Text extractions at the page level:
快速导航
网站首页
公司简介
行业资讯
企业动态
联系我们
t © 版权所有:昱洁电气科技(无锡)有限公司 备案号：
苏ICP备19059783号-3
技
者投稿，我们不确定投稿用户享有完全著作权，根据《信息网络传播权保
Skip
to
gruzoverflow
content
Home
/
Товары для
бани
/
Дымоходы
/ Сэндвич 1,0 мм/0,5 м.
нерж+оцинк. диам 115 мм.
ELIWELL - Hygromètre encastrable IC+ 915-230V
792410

---

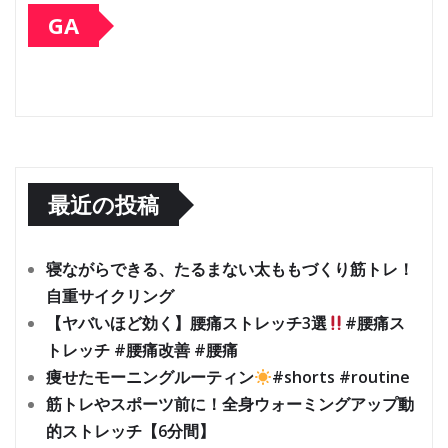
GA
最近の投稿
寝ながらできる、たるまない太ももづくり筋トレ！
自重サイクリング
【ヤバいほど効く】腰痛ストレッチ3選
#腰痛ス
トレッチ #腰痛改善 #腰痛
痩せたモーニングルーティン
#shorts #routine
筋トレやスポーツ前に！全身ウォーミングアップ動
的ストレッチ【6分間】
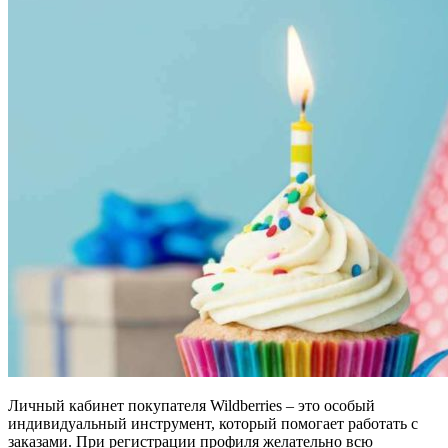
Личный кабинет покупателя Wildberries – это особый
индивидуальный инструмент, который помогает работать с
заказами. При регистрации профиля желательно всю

Exercise aim –
Format the lines from the one containing "Личный кабинет покупателя" through the one containing "заказами. При регистрации" as a JSON list of strings, one string per line, with any blank lines omitted.

Written response –
[
  "Личный кабинет покупателя Wildberries – это особый",
  "индивидуальный инструмент, который помогает работать с",
  "заказами. При регистрации профиля желательно всю"
]